I only bring this up because I'm both surprised and disappointed at the harsh words and demands made of teachers. The Board and Administration have clearly grossly mismanaged the finances of the school. It's this late in the game and they don't even know what their budget gap is. Where is the oversight? Wasn't there a budget committee with people checking the figures? Has anyone asked how they were so easily able to cut almost $300k out of the transportation budget over the last year? Something is rotten in the City of Hudson and it's not the teachers.

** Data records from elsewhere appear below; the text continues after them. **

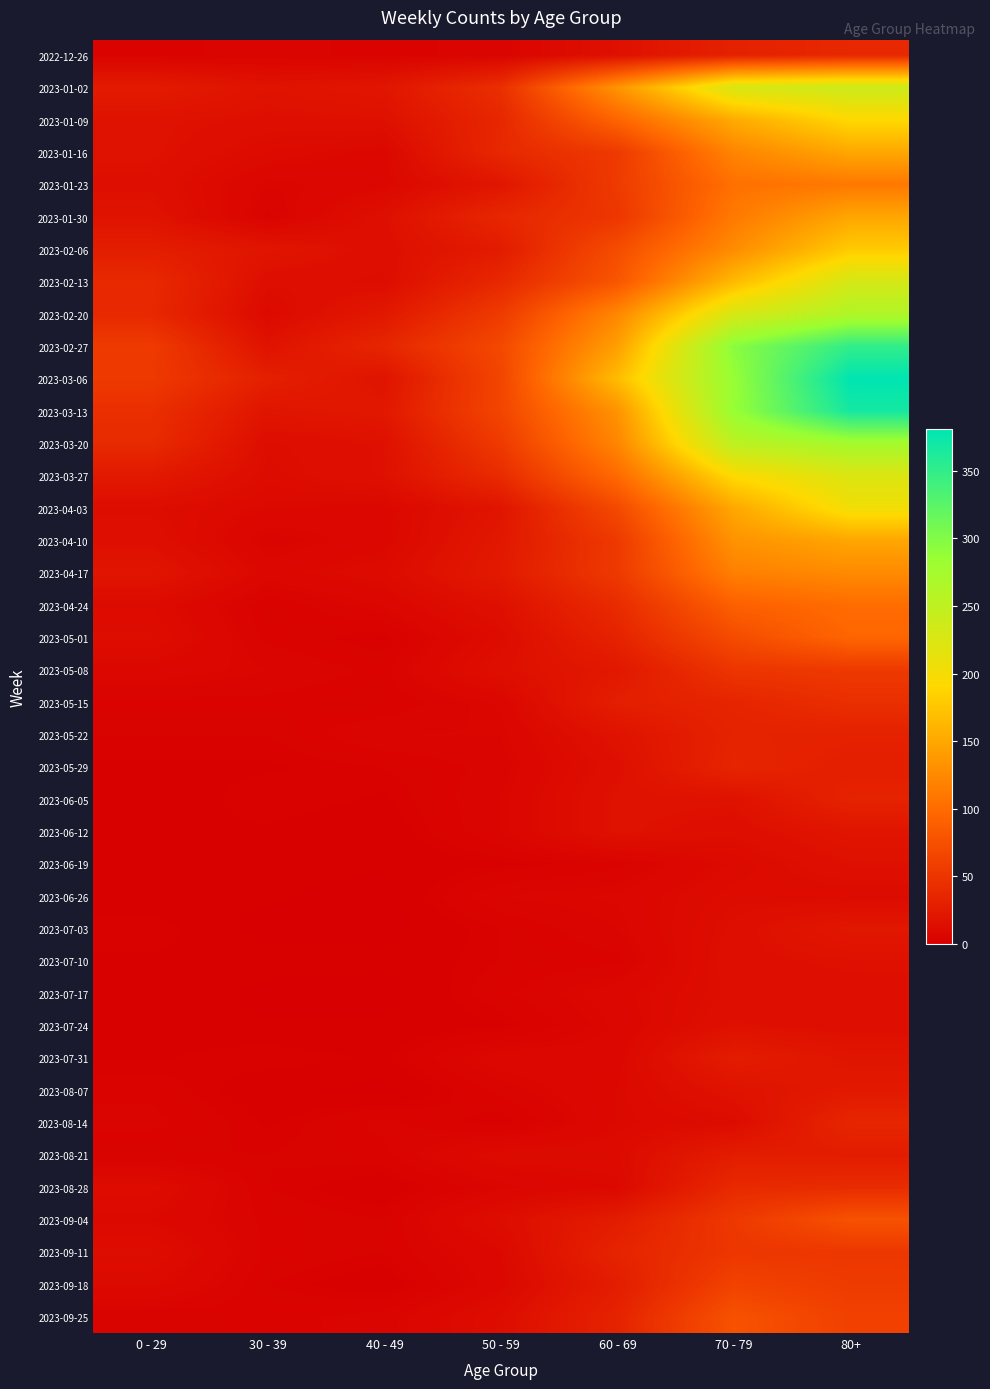

Which series has the largest total across all categories?

2023-03-06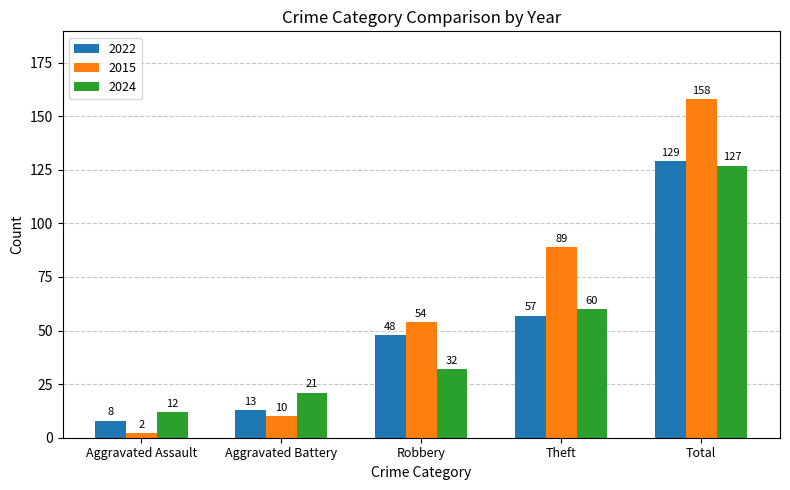

What is the label of the 3rd bar from the left?

Robbery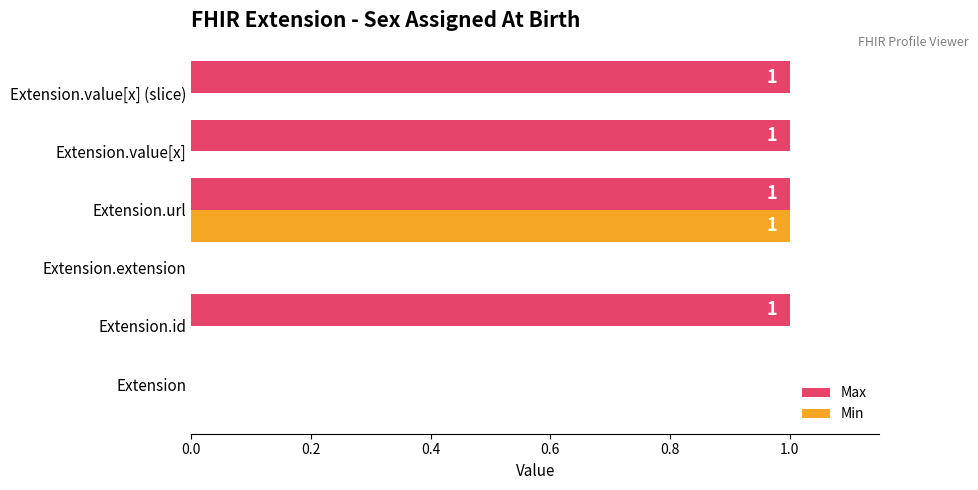

The value of Min at Extension.value[x] is 0. True or false?

True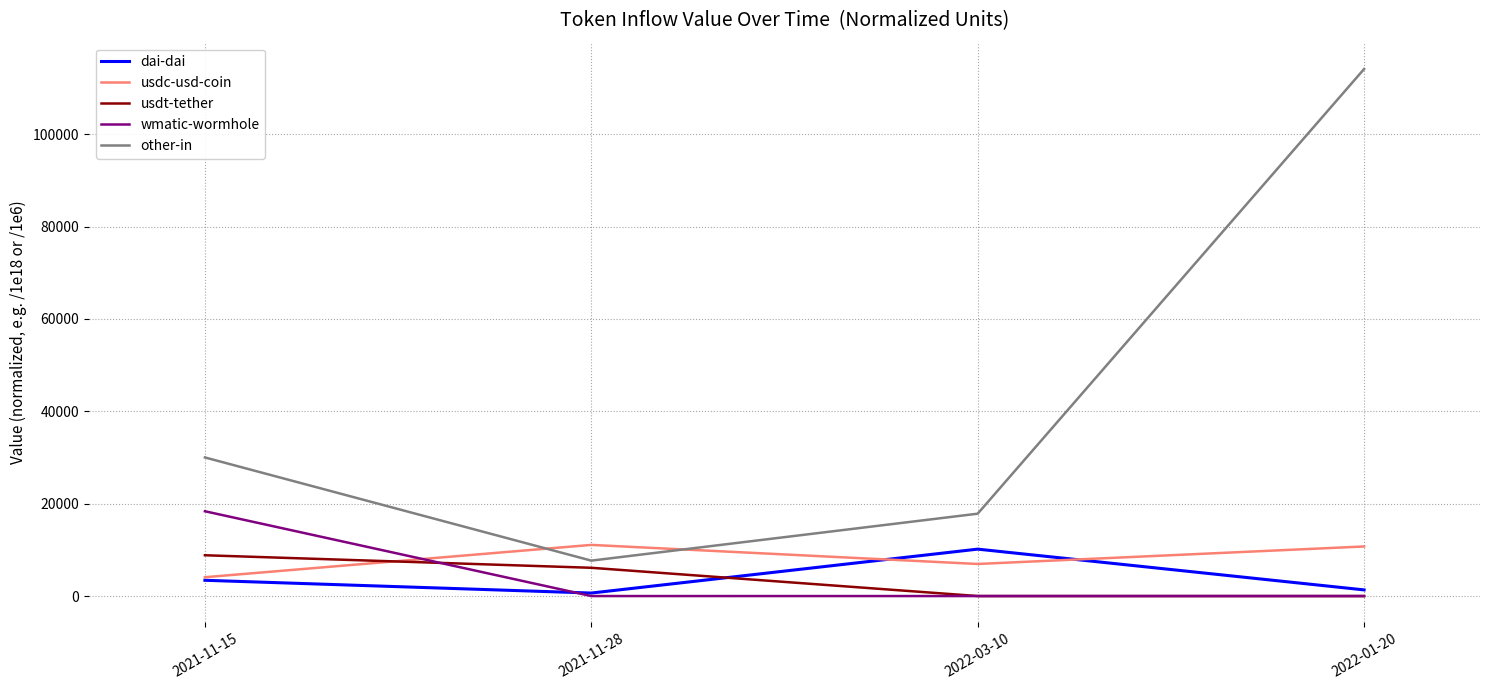

What is the lowest value of the other-in series?

7669.5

Concessions? The HTA offered to "loan" the district money, at a higher interest rate than we could get from the local bank. Some concenssion. Sorry, Katie, but the HTA has been perfectly selfish throughout the negotiating process; in fact, it has done everything to impede the negotiating process. A simple pay freeze -- a real one! -- like so many people in the private sector have had to live with, would save the jobs of 8 people, including 5 teachers! -- now on the chopping block. We've experienced the worst recession since the Great Depression and still have a local unemployment rate of over 9 percent and the HTA doesn't seem to care. Unfortunately, it is killing the goose that laid its golden egg.
ReplyDeleteI'm not saying they were great, I'm just saying that they didn't offer nothing and demanded only raises and more benefits.

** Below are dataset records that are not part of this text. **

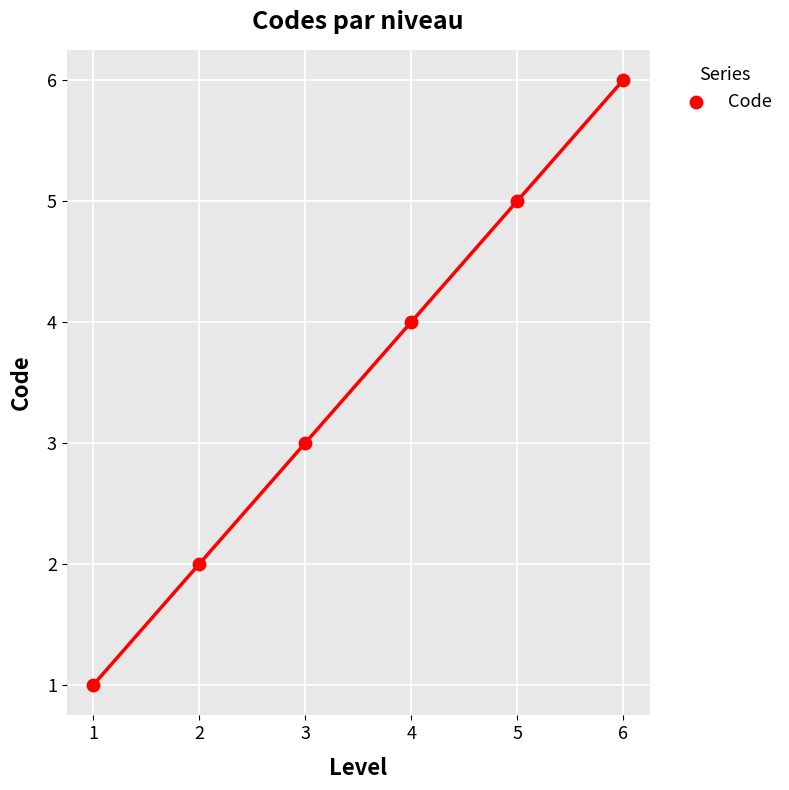

What is the range of X values (max minus min)?

5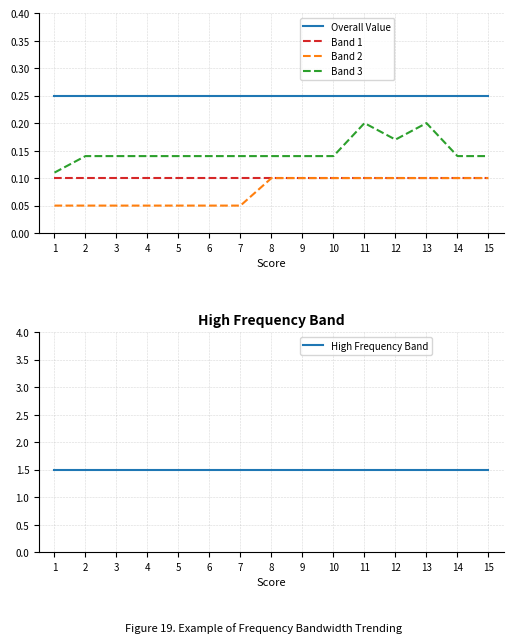

The Band 3 series shows 0.0 at 7. True or false?

False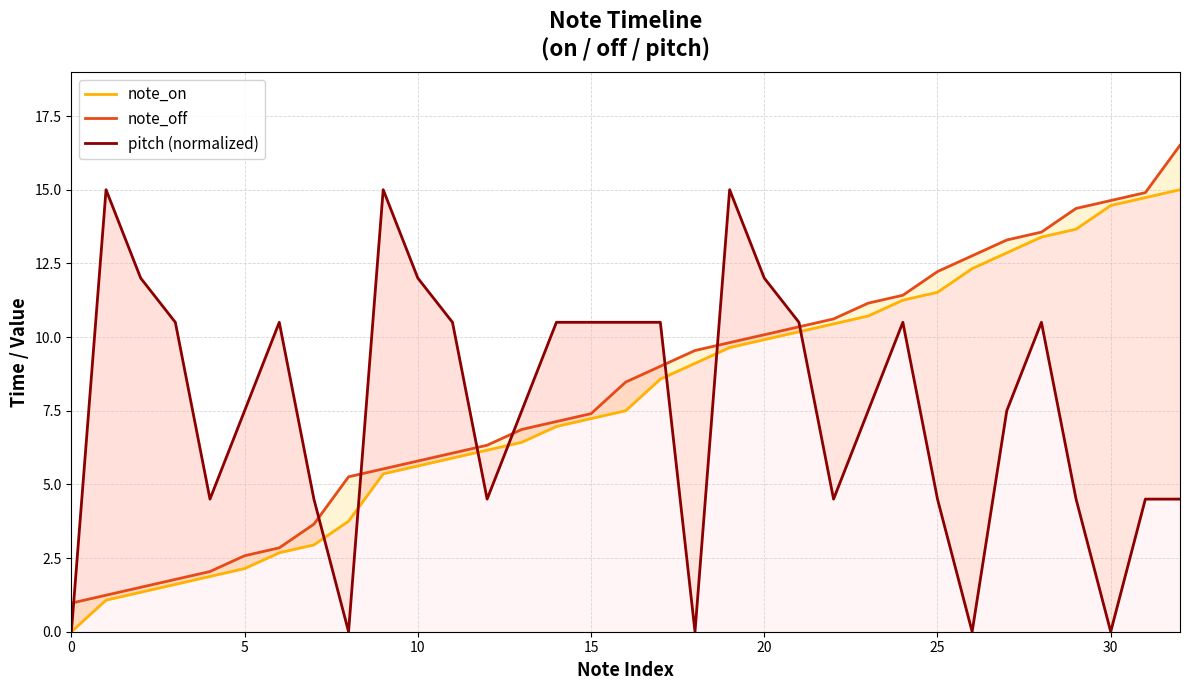

What is the label of the 17th point from the left?

16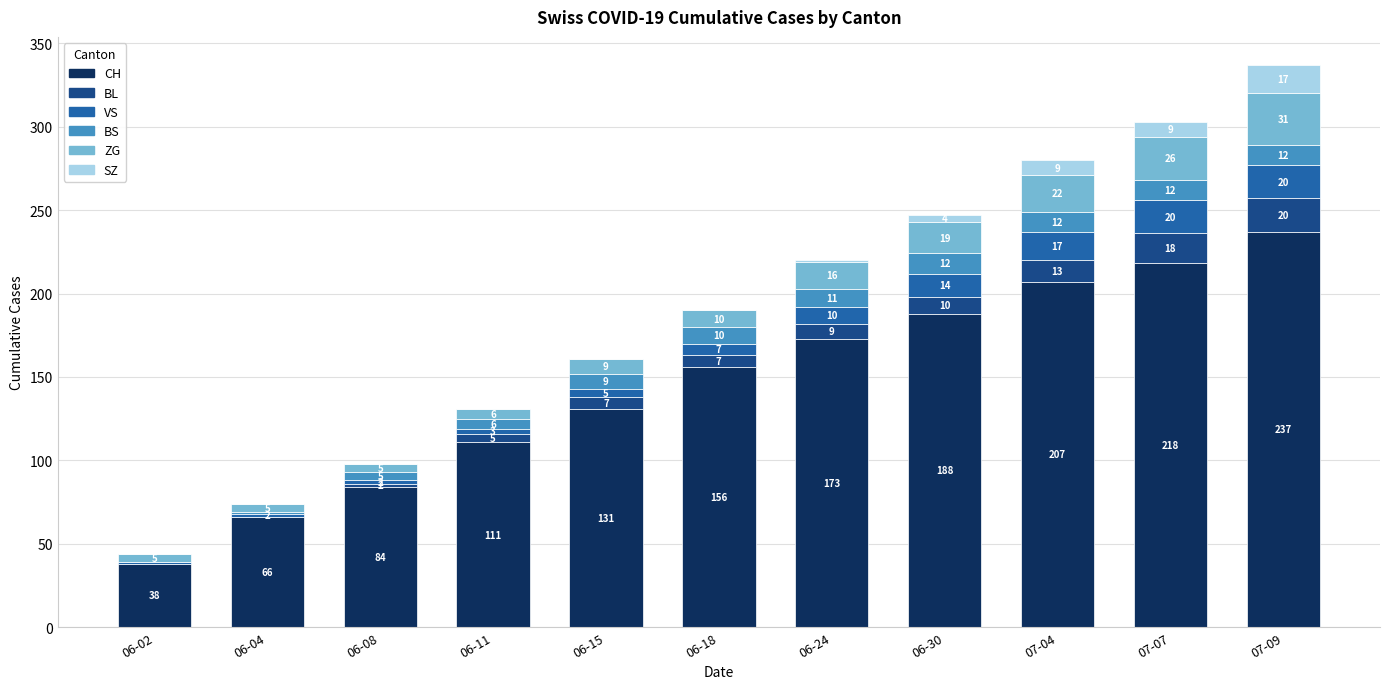

Read the CH value at 07-09, to the nearest 10.

240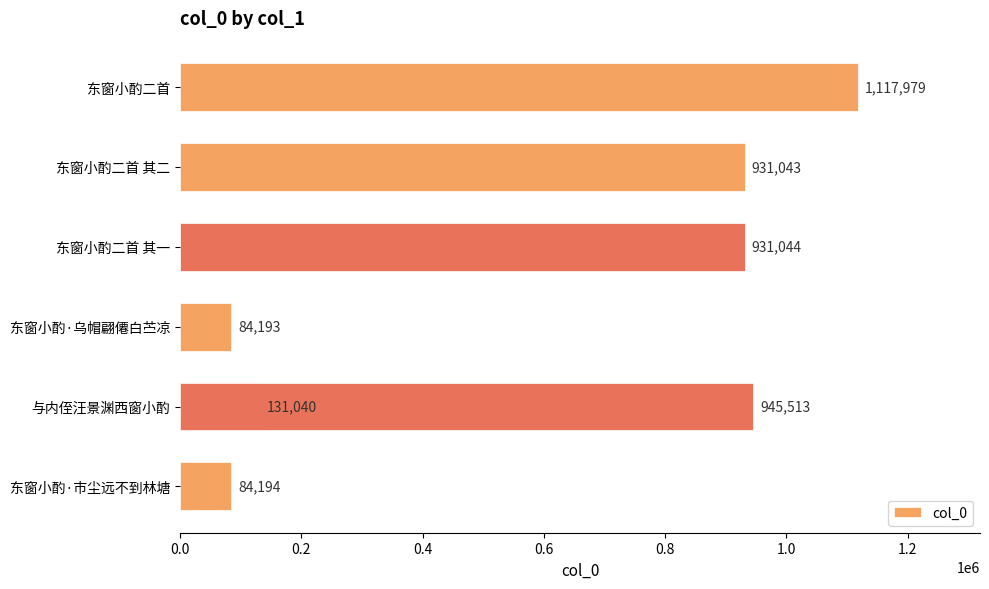

Does the chart contain stacked bars?

No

DeleteI'm not going to pretend I know the ins and outs of HTA strategy and what happened behind closed doors. But what I see from reading the latest articles in the Register Star is that there was not enough oversight in the budgeting process. Someone dropped the ball. Whether it was a result of the unfortunate passing of Mr. Barrett or something more egregious, something went wrong, and the first reported words out of Mr. Howe's mouth is that there must be faculty cuts. How can the HTA rely on what the Board and Administration say they need when they ask for concessions when they clearly don't know themselves?
If I lived in the district (and at this point, despite knowing and respecting most of the staff there, I wouldn't dare move in) I would be more involved in this process. My only horse in this race is caring about the future of Hudson. But if these articles out of the RS have any hint of truth to them, the Board and Administration have failed the community and have spent more time pointing figures and arguing than getting to the root of the problems.
Katie, I'm not going to defend the board or the administration, but this time, the HTA is really holding the district hostage. We've squeezed several hundred thousand out of transportation and facilities, which no doubt will cause some folks to lose jobs. Administrators have taken salary freezes, as have other bargaining units. We laid off dozens of staff and last year and taxpayers were soaked with nearly a 10 percent poprerty tax increase. But the teachers kept getting their raises -- even as their colleagues were laid off. Everybody but the HTA has stepped up to the plate and sacrificed for this school. The HTA "concessions" were minor -- and they barely came to the bargaining table. It might be different if they were actually educating our kids (only 60% of our students make it to graduation; perhaps because barely 30 percent are grade level proficient in reading and math in 8th grade). Who do we blame for that? You hear the same story every year: at budget time we're supposed to pay teachers lots of money (Hudson now has one of the highest average teacher salary scale in the region and one of the worst academic records) because they are so important to our children's education; by June, when the test scores come out, it's all the parents' fault. We would be better off handing parents the $22,000 we're now spending per pupil, and let them educate their own kids. Sorry, but the HTA has finally shown its true colors. And they are not the blue and gold of the Hudson Bluehawks.